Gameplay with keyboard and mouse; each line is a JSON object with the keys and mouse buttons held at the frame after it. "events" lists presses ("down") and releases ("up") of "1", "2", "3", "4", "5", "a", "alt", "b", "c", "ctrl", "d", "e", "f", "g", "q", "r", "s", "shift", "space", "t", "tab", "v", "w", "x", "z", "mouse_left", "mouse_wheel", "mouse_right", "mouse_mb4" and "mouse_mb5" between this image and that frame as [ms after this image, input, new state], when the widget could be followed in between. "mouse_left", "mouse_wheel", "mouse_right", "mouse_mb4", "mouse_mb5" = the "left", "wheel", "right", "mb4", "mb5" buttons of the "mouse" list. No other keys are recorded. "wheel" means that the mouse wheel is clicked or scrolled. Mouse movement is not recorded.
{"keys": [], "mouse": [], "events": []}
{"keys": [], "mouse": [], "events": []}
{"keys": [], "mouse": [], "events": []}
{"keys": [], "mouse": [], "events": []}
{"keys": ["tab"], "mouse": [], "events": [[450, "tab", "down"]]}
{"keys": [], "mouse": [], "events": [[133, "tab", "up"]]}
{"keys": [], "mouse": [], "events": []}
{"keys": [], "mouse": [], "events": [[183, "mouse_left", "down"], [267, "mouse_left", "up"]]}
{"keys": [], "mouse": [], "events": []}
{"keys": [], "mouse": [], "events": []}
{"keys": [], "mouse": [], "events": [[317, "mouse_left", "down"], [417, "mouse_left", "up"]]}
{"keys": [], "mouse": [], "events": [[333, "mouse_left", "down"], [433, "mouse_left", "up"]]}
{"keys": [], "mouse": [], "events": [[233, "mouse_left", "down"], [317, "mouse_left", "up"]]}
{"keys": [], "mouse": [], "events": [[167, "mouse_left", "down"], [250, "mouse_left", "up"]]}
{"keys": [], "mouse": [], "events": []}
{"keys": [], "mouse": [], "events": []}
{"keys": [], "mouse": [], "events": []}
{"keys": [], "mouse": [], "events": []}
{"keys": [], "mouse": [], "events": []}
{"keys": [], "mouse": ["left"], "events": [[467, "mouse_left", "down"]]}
++++++++++
Repeat each record exactly. Omit nothing.

Gameplay with keyboard and mouse; each line is a JSON object with the keys and mouse buttons held at the frame after it. "events" lists presses ("down") and releases ("up") of "1", "2", "3", "4", "5", "a", "alt", "b", "c", "ctrl", "d", "e", "f", "g", "q", "r", "s", "shift", "space", "t", "tab", "v", "w", "x", "z", "mouse_left", "mouse_wheel", "mouse_right", "mouse_mb4" and "mouse_mb5" between this image and that frame as [ms after this image, input, new state], when the widget could be followed in between. "mouse_left", "mouse_wheel", "mouse_right", "mouse_mb4", "mouse_mb5" = the "left", "wheel", "right", "mb4", "mb5" buttons of the "mouse" list. No other keys are recorded. "wheel" means that the mouse wheel is clicked or scrolled. Mouse movement is not recorded.
{"keys": [], "mouse": [], "events": []}
{"keys": [], "mouse": [], "events": []}
{"keys": [], "mouse": [], "events": []}
{"keys": [], "mouse": [], "events": []}
{"keys": ["tab"], "mouse": [], "events": [[450, "tab", "down"]]}
{"keys": [], "mouse": [], "events": [[133, "tab", "up"]]}
{"keys": [], "mouse": [], "events": []}
{"keys": [], "mouse": [], "events": [[183, "mouse_left", "down"], [267, "mouse_left", "up"]]}
{"keys": [], "mouse": [], "events": []}
{"keys": [], "mouse": [], "events": []}
{"keys": [], "mouse": [], "events": [[317, "mouse_left", "down"], [417, "mouse_left", "up"]]}
{"keys": [], "mouse": [], "events": [[333, "mouse_left", "down"], [433, "mouse_left", "up"]]}
{"keys": [], "mouse": [], "events": [[233, "mouse_left", "down"], [317, "mouse_left", "up"]]}
{"keys": [], "mouse": [], "events": [[167, "mouse_left", "down"], [250, "mouse_left", "up"]]}
{"keys": [], "mouse": [], "events": []}
{"keys": [], "mouse": [], "events": []}
{"keys": [], "mouse": [], "events": []}
{"keys": [], "mouse": [], "events": []}
{"keys": [], "mouse": [], "events": []}
{"keys": [], "mouse": ["left"], "events": [[467, "mouse_left", "down"]]}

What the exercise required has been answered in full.